## Action item
Since the pictures are not wanted, reproduce only the rest of the records, exactly as given.

═════ Materials provided

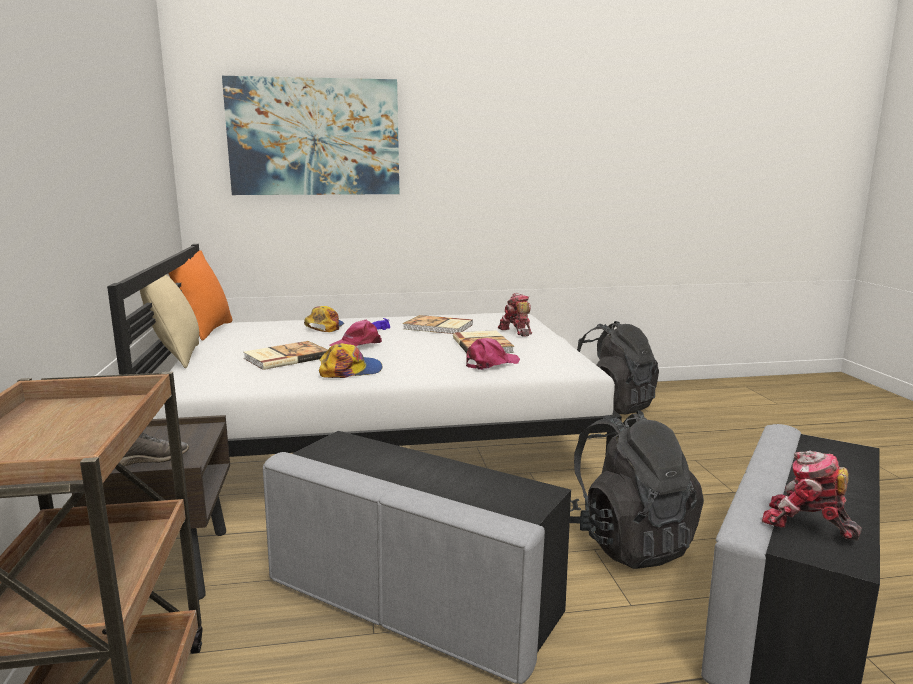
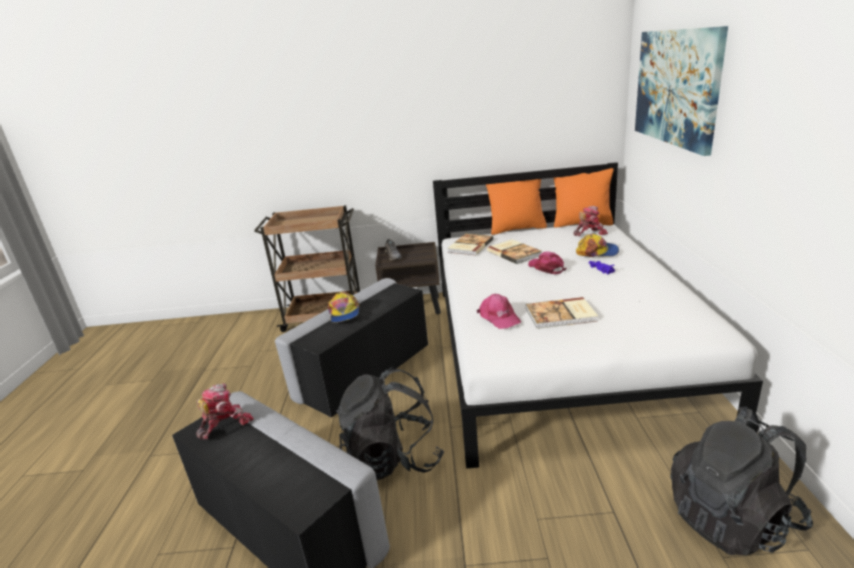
camera: 100 degrees right, 10 degrees up
(177, 356) = (517, 229): beige pillow -> orange pillow
(350, 370) = (483, 273): cap -> cap (344, 313)
(438, 327) = (624, 293): book -> book (469, 246)
(516, 331) = (622, 331): toy robot -> toy robot (589, 233)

══════════

## Answer for the task
camera: 100 degrees right, 10 degrees up
(177, 356) = (517, 229): beige pillow -> orange pillow
(350, 370) = (483, 273): cap -> cap (344, 313)
(438, 327) = (624, 293): book -> book (469, 246)
(516, 331) = (622, 331): toy robot -> toy robot (589, 233)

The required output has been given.